**Given instruction:**
Reproduce the passage below about Tipp's towed Mazda word for word, in full.

-- START OF Excerpt provided --

A short while later, two men from the DMV, a tow truck and three Los Angeles Police Department cars arrived at Tipp’s home.

The Mazda was towed to the well-locked lot of Goodman’s Culver City Tow Service and Tipp began efforts to retrieve it.

He said he called everyone he could think of, beginning with the insurance company that had paid off the former owner of the wrecked Mazda. He also called DMV investigators, Los Angeles Councilwoman Pat Russell, state Sen. Herschel Rosenthal (D-Los Angeles), Assemblywoman Gwen Moore (D-Los Angeles), the district attorney’s office and the Los Angeles Police Department, which had received the stolen car report. All were sympathetic, Tipp said, but said they did not know how to help him.

-- END OF Excerpt provided --
-- START OF Dataset extract --

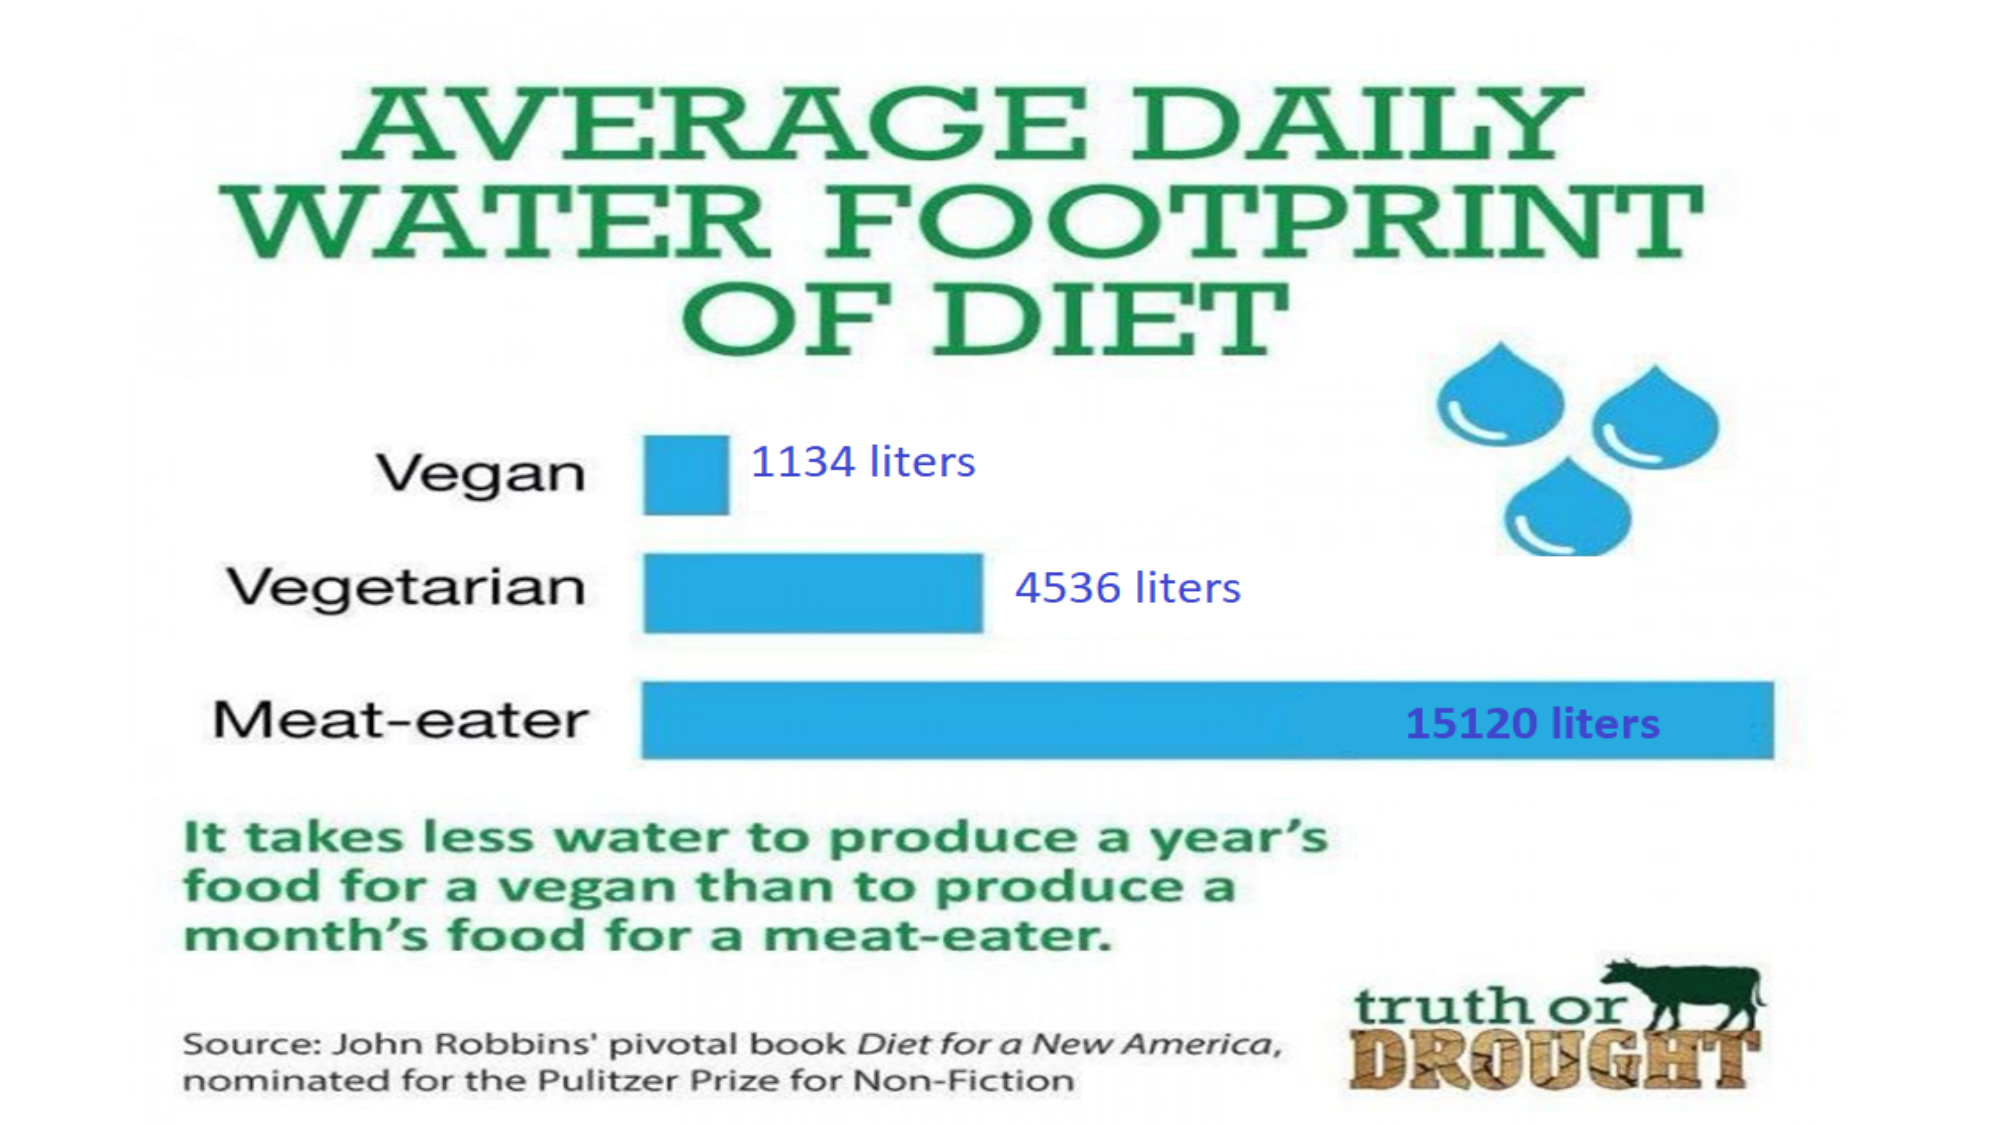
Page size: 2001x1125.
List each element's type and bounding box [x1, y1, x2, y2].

-- END OF Dataset extract --

**Task solution:**
A short while later, two men from the DMV, a tow truck and three Los Angeles Police Department cars arrived at Tipp’s home.

The Mazda was towed to the well-locked lot of Goodman’s Culver City Tow Service and Tipp began efforts to retrieve it.

He said he called everyone he could think of, beginning with the insurance company that had paid off the former owner of the wrecked Mazda. He also called DMV investigators, Los Angeles Councilwoman Pat Russell, state Sen. Herschel Rosenthal (D-Los Angeles), Assemblywoman Gwen Moore (D-Los Angeles), the district attorney’s office and the Los Angeles Police Department, which had received the stolen car report. All were sympathetic, Tipp said, but said they did not know how to help him.